What to produce
Copy, from the material below, every line in which the word "tumor" can be found.

Given data
---+---

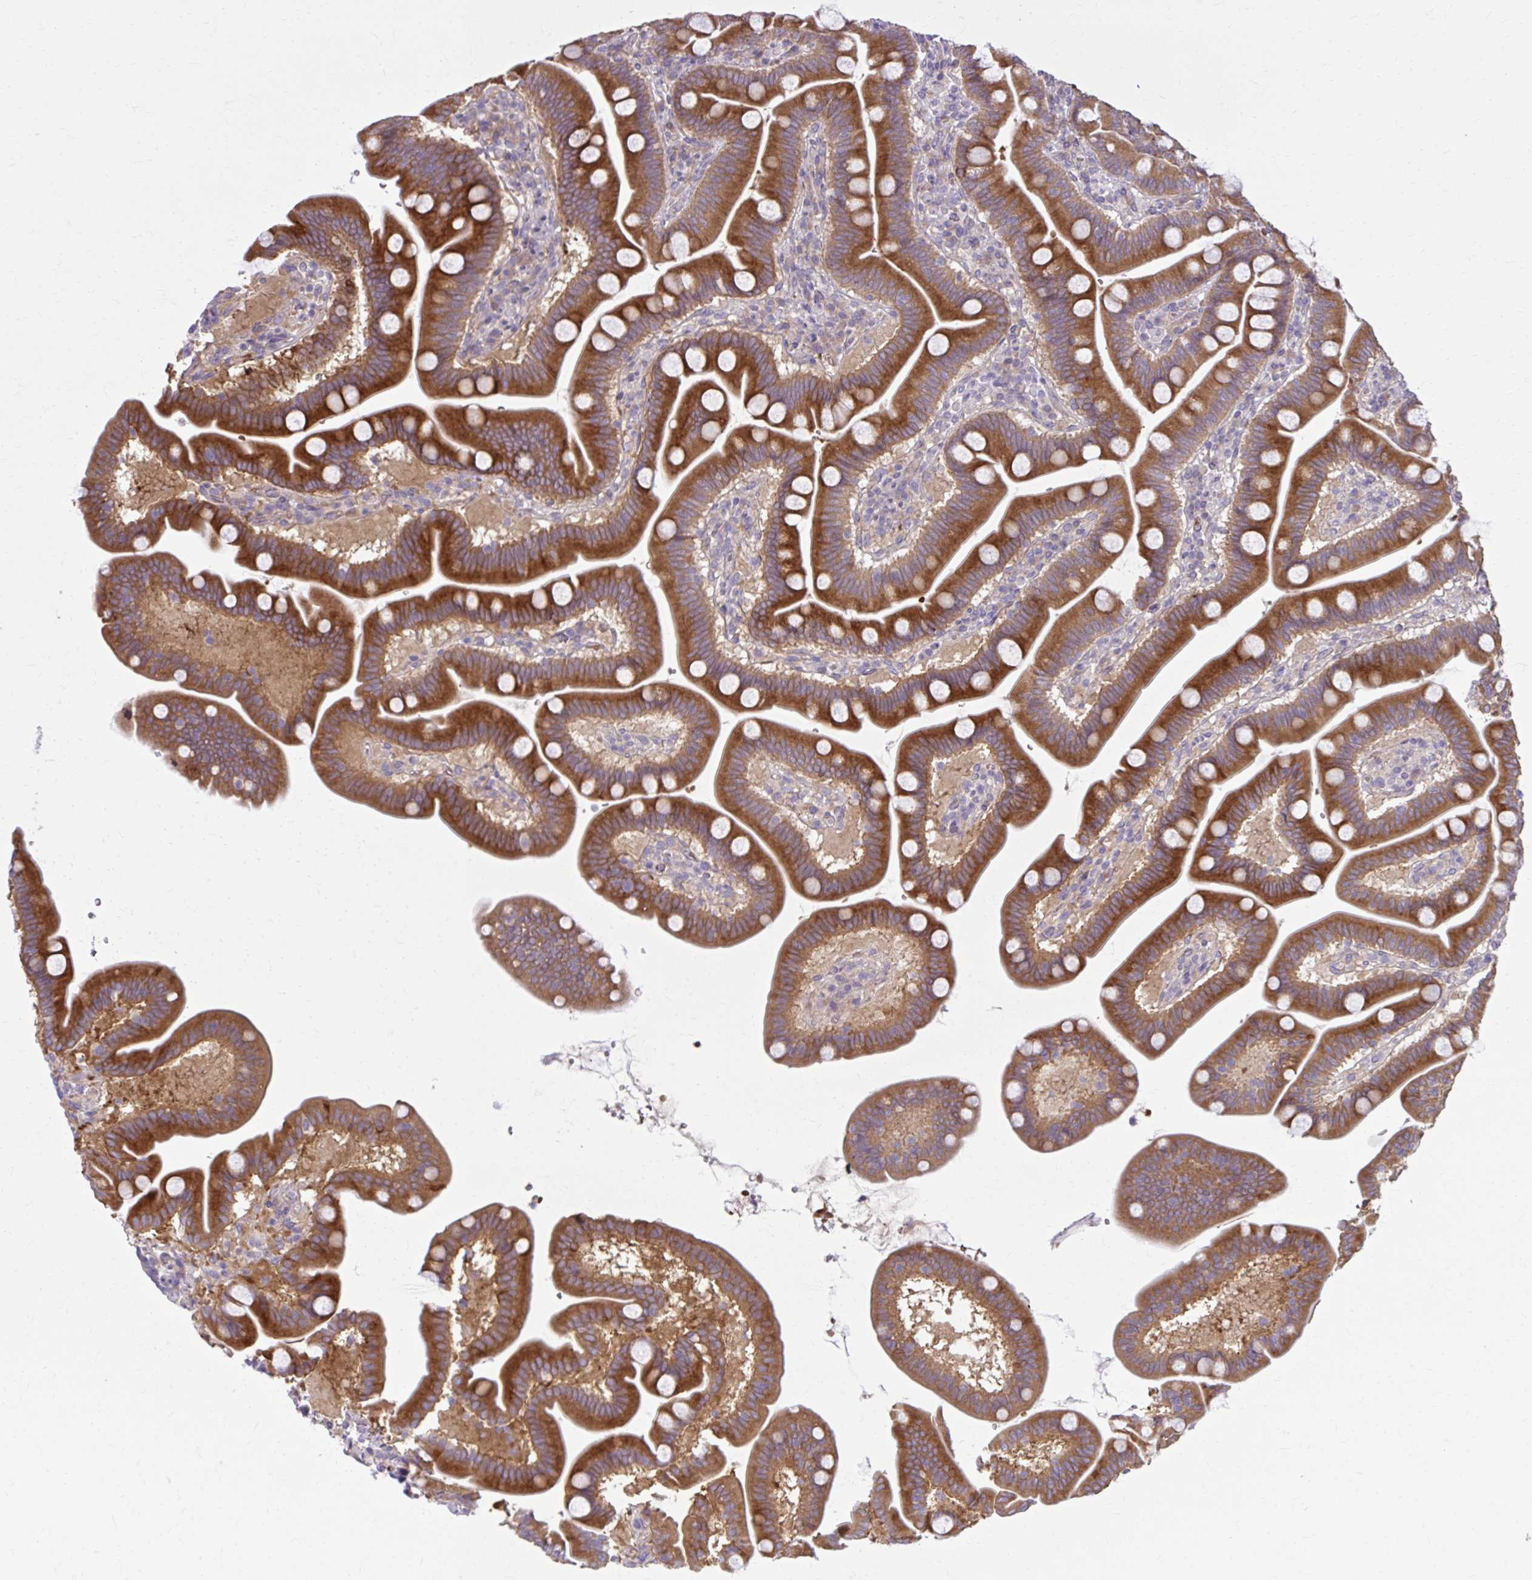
{"staining": {"intensity": "strong", "quantity": ">75%", "location": "cytoplasmic/membranous"}, "tissue": "duodenum", "cell_type": "Glandular cells", "image_type": "normal", "snomed": [{"axis": "morphology", "description": "Normal tissue, NOS"}, {"axis": "topography", "description": "Duodenum"}], "caption": "Immunohistochemical staining of unremarkable duodenum shows >75% levels of strong cytoplasmic/membranous protein expression in about >75% of glandular cells. Using DAB (3,3'-diaminobenzidine) (brown) and hematoxylin (blue) stains, captured at high magnification using brightfield microscopy.", "gene": "SNF8", "patient": {"sex": "male", "age": 59}}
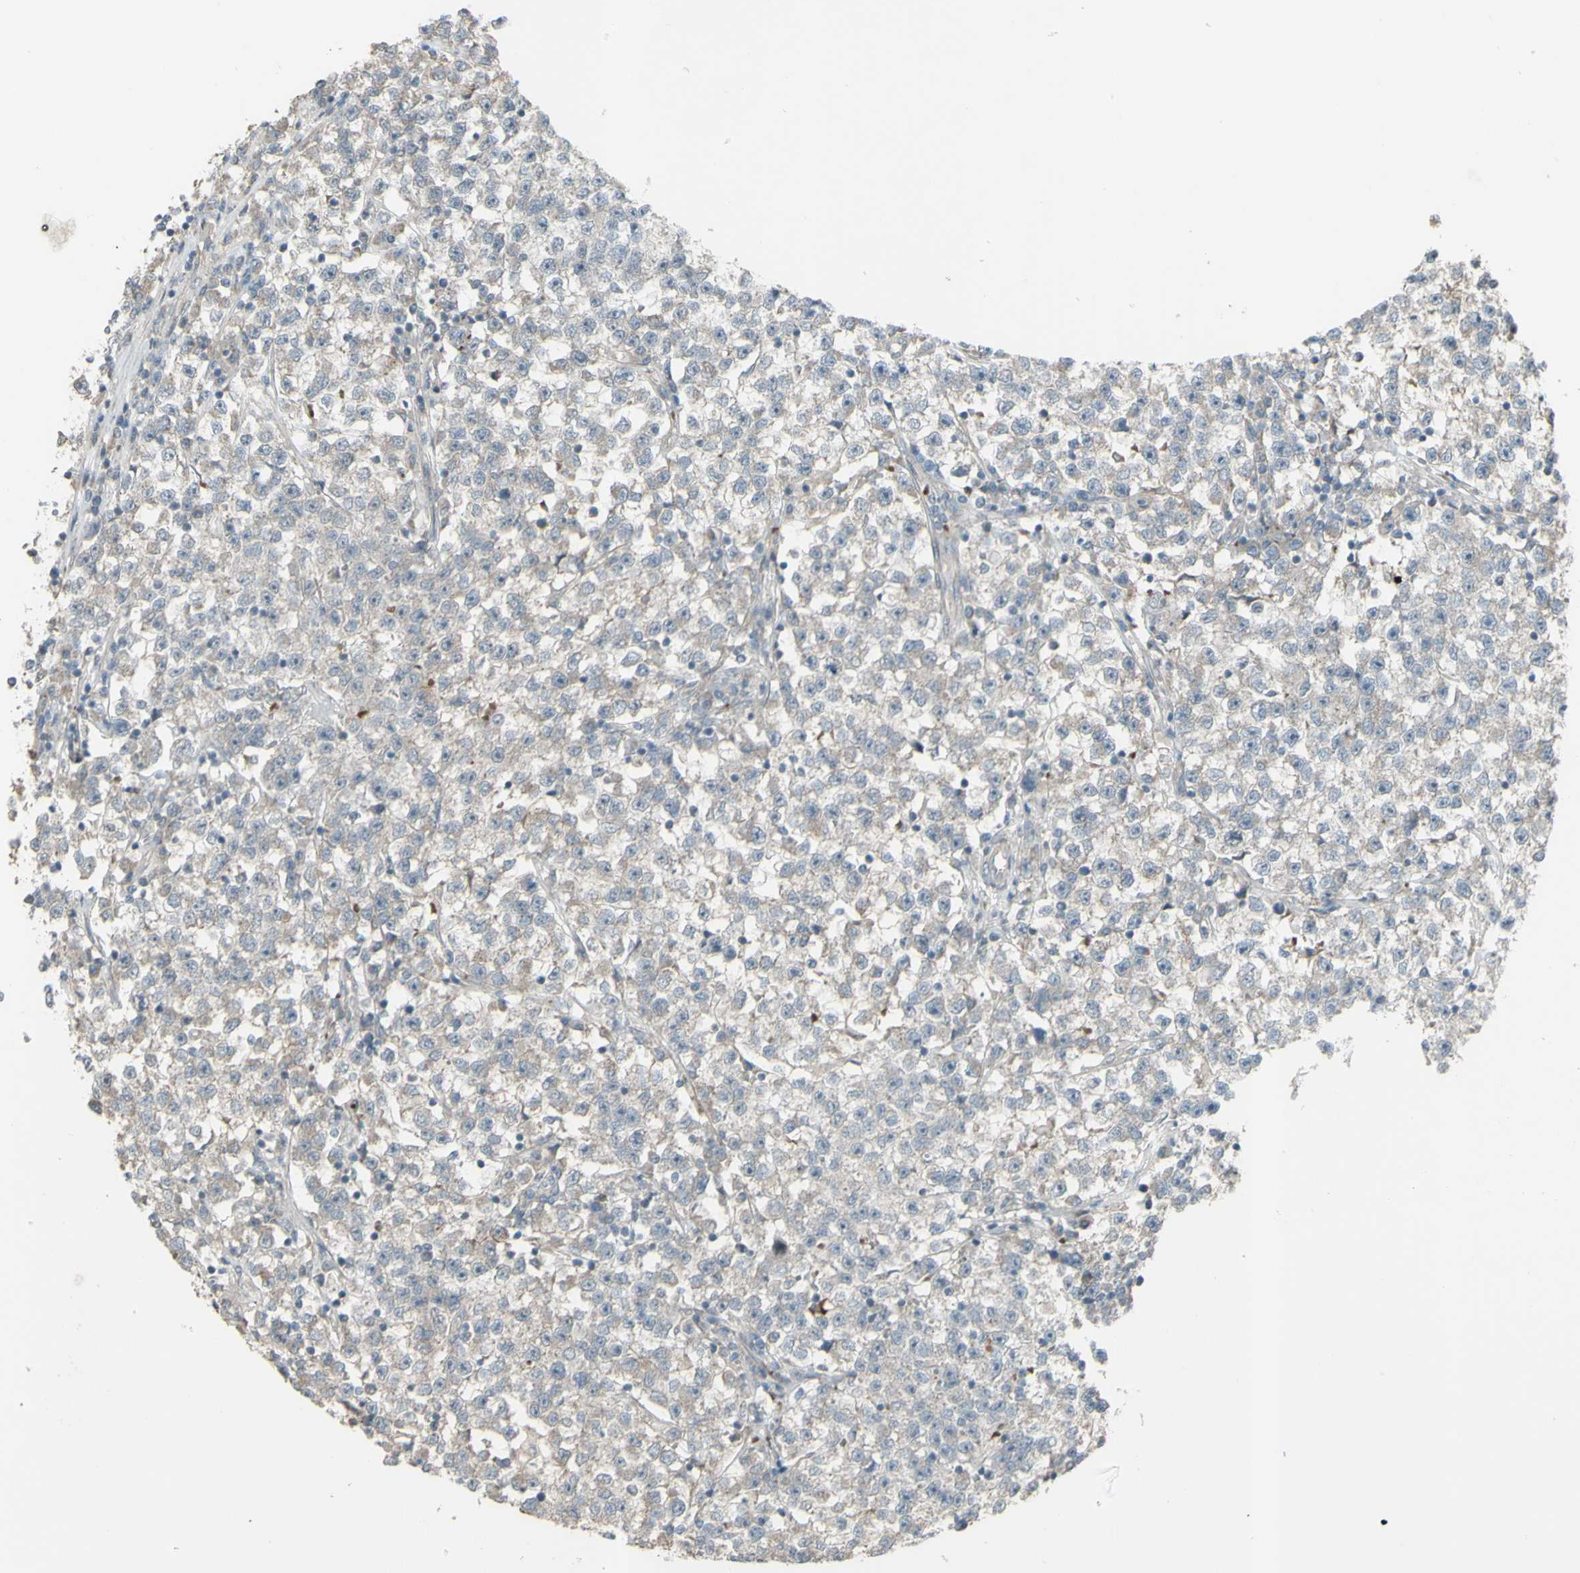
{"staining": {"intensity": "weak", "quantity": ">75%", "location": "cytoplasmic/membranous"}, "tissue": "testis cancer", "cell_type": "Tumor cells", "image_type": "cancer", "snomed": [{"axis": "morphology", "description": "Seminoma, NOS"}, {"axis": "topography", "description": "Testis"}], "caption": "Immunohistochemistry (IHC) staining of testis cancer (seminoma), which exhibits low levels of weak cytoplasmic/membranous expression in about >75% of tumor cells indicating weak cytoplasmic/membranous protein expression. The staining was performed using DAB (brown) for protein detection and nuclei were counterstained in hematoxylin (blue).", "gene": "GRAMD1B", "patient": {"sex": "male", "age": 22}}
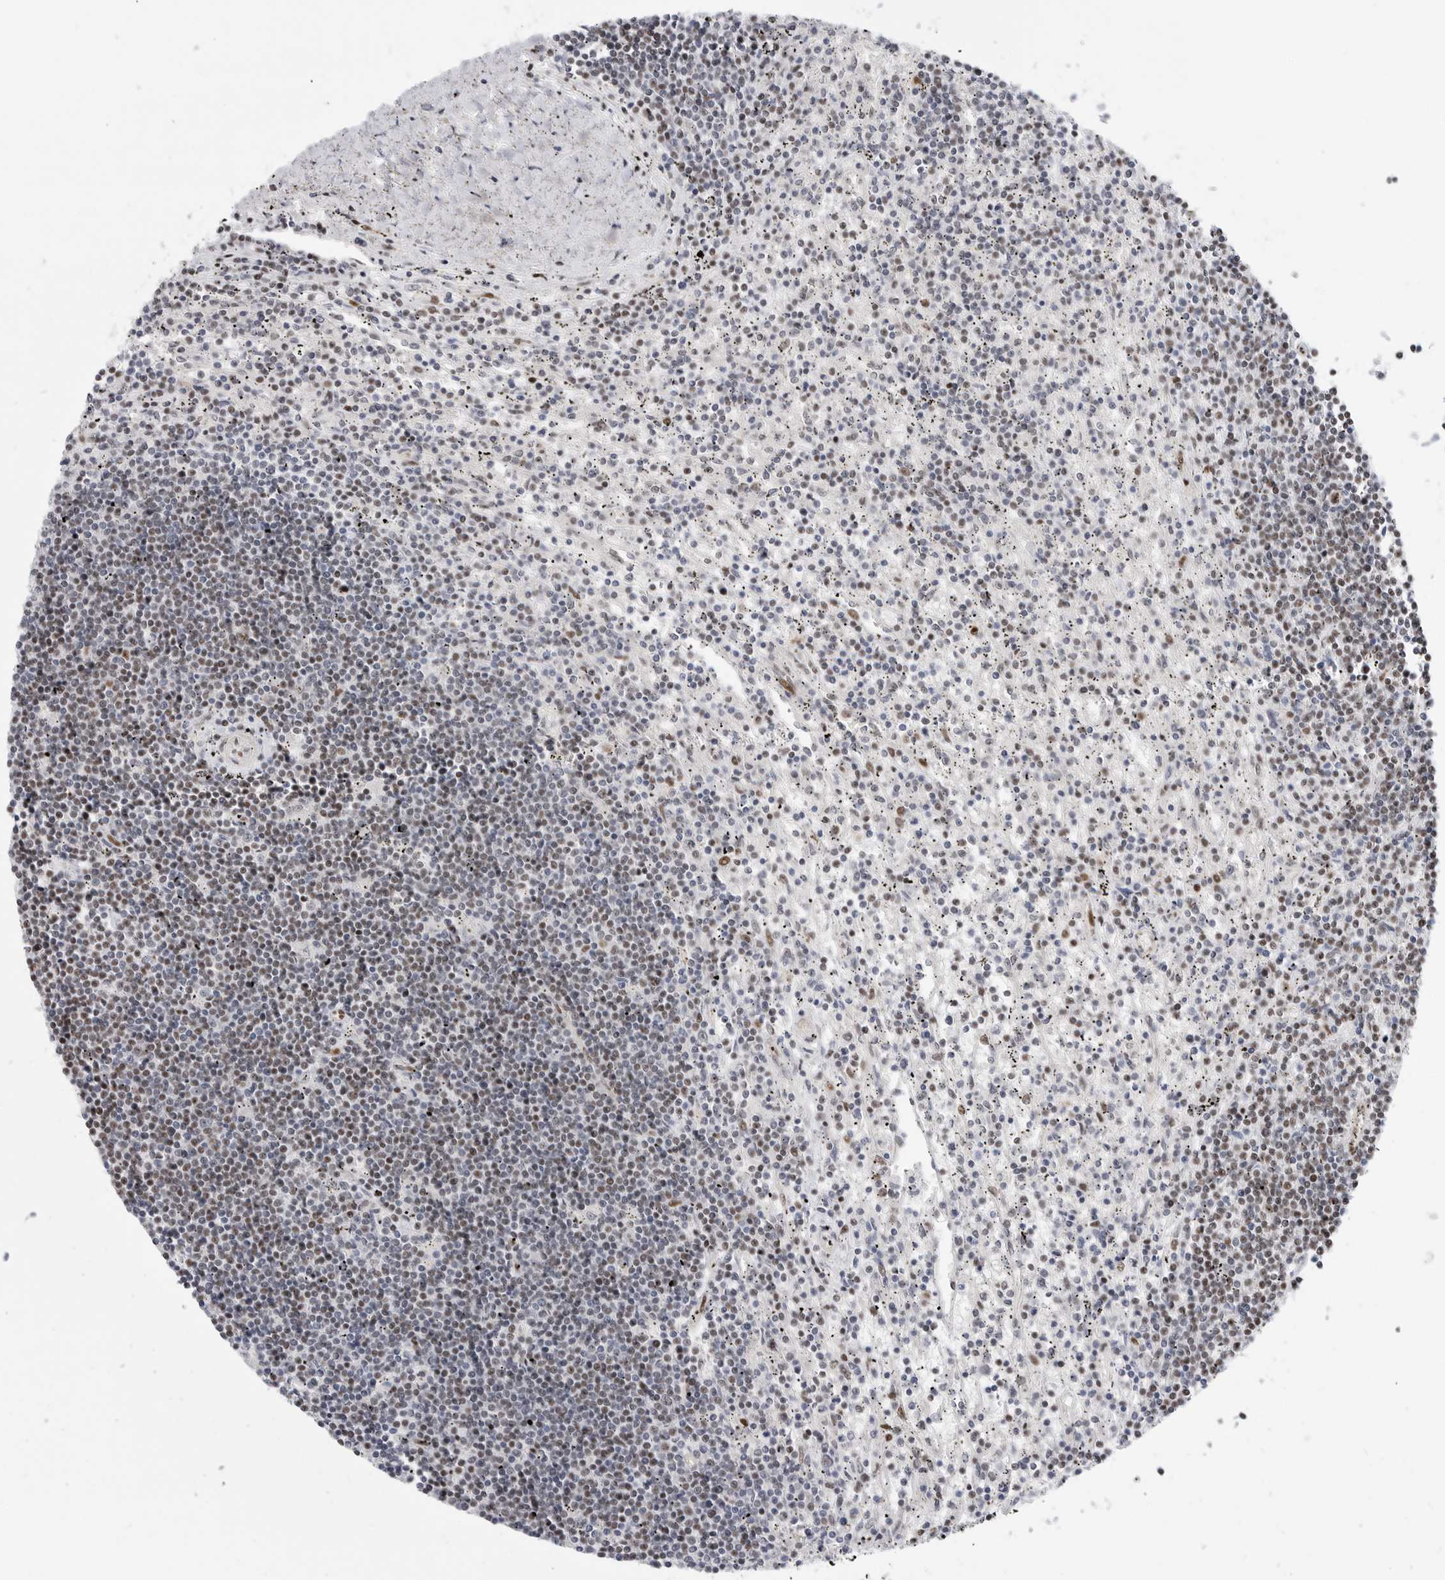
{"staining": {"intensity": "weak", "quantity": "<25%", "location": "nuclear"}, "tissue": "lymphoma", "cell_type": "Tumor cells", "image_type": "cancer", "snomed": [{"axis": "morphology", "description": "Malignant lymphoma, non-Hodgkin's type, Low grade"}, {"axis": "topography", "description": "Spleen"}], "caption": "This is an immunohistochemistry histopathology image of lymphoma. There is no expression in tumor cells.", "gene": "GPATCH2", "patient": {"sex": "male", "age": 76}}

---+---

Response to this task
{"staining": {"intensity": "weak", "quantity": ">75%", "location": "cytoplasmic/membranous"}, "tissue": "testis cancer", "cell_type": "Tumor cells", "image_type": "cancer", "snomed": [{"axis": "morphology", "description": "Seminoma, NOS"}, {"axis": "topography", "description": "Testis"}], "caption": "Immunohistochemistry (IHC) staining of testis cancer (seminoma), which exhibits low levels of weak cytoplasmic/membranous expression in about >75% of tumor cells indicating weak cytoplasmic/membranous protein expression. The staining was performed using DAB (brown) for protein detection and nuclei were counterstained in hematoxylin (blue).", "gene": "GRAMD1B", "patient": {"sex": "male", "age": 22}}
{"staining": {"intensity": "weak", "quantity": "<25%", "location": "nuclear"}, "tissue": "lymphoma", "cell_type": "Tumor cells", "image_type": "cancer", "snomed": [{"axis": "morphology", "description": "Malignant lymphoma, non-Hodgkin's type, Low grade"}, {"axis": "topography", "description": "Spleen"}], "caption": "This is an immunohistochemistry histopathology image of lymphoma. There is no expression in tumor cells.", "gene": "GPATCH2", "patient": {"sex": "male", "age": 76}}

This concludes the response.